Tiering =======

* Feature page:
http://www.gluster.org/community/documentation/index.php/Features/data-classification

* Design: goo.gl/bkU5qv

Theory of operation -------------------

The tiering feature enables different storage types to be used by the same
logical volume. In Gluster 3.7, the two types are classified as "cold" and
"hot", and are represented as two groups of bricks. The hot group acts as
a cache for the cold group. The bricks within the two groups themselves are
arranged according to standard Gluster volume conventions, e.g. replicated,
distributed replicated, or dispersed.

A normal gluster volume can become a tiered volume by "attaching" bricks
to it. The attached bricks become the "hot" group. The bricks within the
original gluster volume are the "cold" bricks.

For example, the original volume may be dispersed on HDD, and the "hot"
tier could be distributed-replicated SSDs.

Once this new "tiered" volume is built, I/Os to it are subjected to cacheing
heuristics:

* All I/Os are forwarded to the hot tier.

* If a lookup fails to the hot tier, the I/O will be forwarded to the cold
tier. This is a "cache miss".

* Files on the hot tier that are not touched within some time are demoted
(moved) to the cold tier (see performance parameters, below).

* Files on the cold tier that are touched one or more times are promoted
(moved) to the hot tier. (see performance parameters, below).

This resembles implementations by Ceph and the Linux data management (DM)
component.

Performance enhancements being considered include:

* Biasing migration of large files over small.

* Only demoting when the hot tier is close to full.

* Write-back cache for database updates.

Code organization -----------------

The design endevors to be upward compatible with future migration policies,
such as scheduled file migration, data classification, etc. For example,
the caching logic is self-contained and separate from the file migration. A
different set of migration policies could use the same underlying migration
engine. The I/O tracking and meta data store compontents are intended to be
reusable for things besides caching semantics.

Meta data:

A database stores meta-data on the files. Entries within it are added or
removed by the changetimerecorder translator. The database is queried by
the migration daemon. The results of the queries drive which files are to
be migrated.

The database resides withi the libgfdb subdirectory. There is one database
for each brick. The database is currently sqlite. However, the libgfdb
library API is not tied to sqlite, and a different database could be used.

For more information on libgfdb see the doc file: libgfdb.txt.

I/O tracking:

The changetimerecorder server-side translator generates metadata about I/Os
as they happen. Metadata is then entered into the database after the I/O
completes. Internal I/Os are not included.

Migration daemon:

When a tiered volume is created, a migration daemon starts.
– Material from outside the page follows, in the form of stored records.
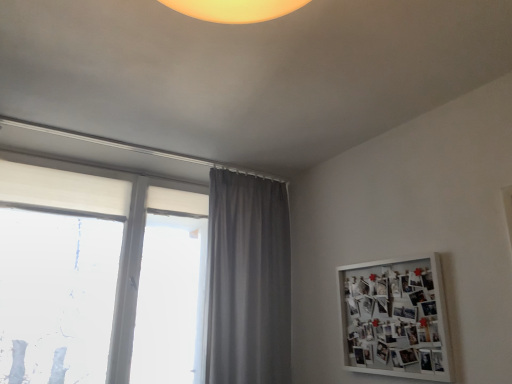
Question: Is white matte bulletin board at upper right wider than white matte window at left?

Choices:
 (A) yes
 (B) no

Answer: (B)

Question: Considering the relative positions of white matte bulletin board at upper right and white matte window at left in the image provided, is white matte bulletin board at upper right to the left of white matte window at left from the viewer's perspective?

Choices:
 (A) no
 (B) yes

Answer: (A)

Question: Is white matte bulletin board at upper right bigger than white matte window at left?

Choices:
 (A) no
 (B) yes

Answer: (A)

Question: Does white matte bulletin board at upper right have a smaller size compared to white matte window at left?

Choices:
 (A) no
 (B) yes

Answer: (B)

Question: From the image's perspective, is white matte bulletin board at upper right above white matte window at left?

Choices:
 (A) no
 (B) yes

Answer: (A)

Question: Is white matte bulletin board at upper right positioned before white matte window at left?

Choices:
 (A) no
 (B) yes

Answer: (B)

Question: From the image's perspective, is white matte bulletin board at upper right under gray fabric curtain at center?

Choices:
 (A) no
 (B) yes

Answer: (B)

Question: From the image's perspective, is white matte bulletin board at upper right above gray fabric curtain at center?

Choices:
 (A) no
 (B) yes

Answer: (A)

Question: From a real-world perspective, is white matte bulletin board at upper right positioned over gray fabric curtain at center based on gravity?

Choices:
 (A) no
 (B) yes

Answer: (A)

Question: Is white matte bulletin board at upper right touching gray fabric curtain at center?

Choices:
 (A) no
 (B) yes

Answer: (A)

Question: Can you confirm if white matte bulletin board at upper right is positioned to the right of gray fabric curtain at center?

Choices:
 (A) no
 (B) yes

Answer: (B)

Question: Can you confirm if white matte bulletin board at upper right is bigger than gray fabric curtain at center?

Choices:
 (A) yes
 (B) no

Answer: (B)

Question: Can you confirm if white matte window at left is shorter than white matte bulletin board at upper right?

Choices:
 (A) yes
 (B) no

Answer: (B)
There is one daemon
for every tiered volume per node. The daemon sleeps and then periodically
queries the database for files to promote or demote. The query callbacks
assembles files in a list, which is then enumerated. The frequencies by
which promotes and demotes happen is subject to user configuration.

Selected files are migrated between the tiers using existing DHT migration
logic. The tier translator will leverage DHT rebalance performance
enhancements.

tier translator:

The tier translator is the root node in tiered volumes. The first subvolume
is the cold tier, and the second the hot tier. DHT logic for fowarding I/Os
is largely unchanged. Exceptions are handled according to the dht_methods_t
structure, which forks control according to DHT or tier type.

The major exception is DHT's layout is not utilized for choosing hashed
subvolumes. Rather, the hot tier is always the hashed subvolume.

Changes to DHT were made to allow "stacking", i.e. DHT over DHT:

* readdir operations remember the index of the "leaf node" in the volume graph
(client id), rather than a unique index for each DHT instance.

* Each DHT instance uses a unique extended attribute for tracking migration.

* In certain cases, it is legal for tiered volumes to have unpopulated inodes
(wheras this would be an error in DHT's case).

Currently tiered volume expansion (adding and removing bricks) is unsupported.

glusterd:

The tiered volume tree is a composition of two other volumes. The glusterd
daemon builds it. Existing logic for adding and removing bricks is heavily
leveraged to attach and detach tiers, and perform statistics collection.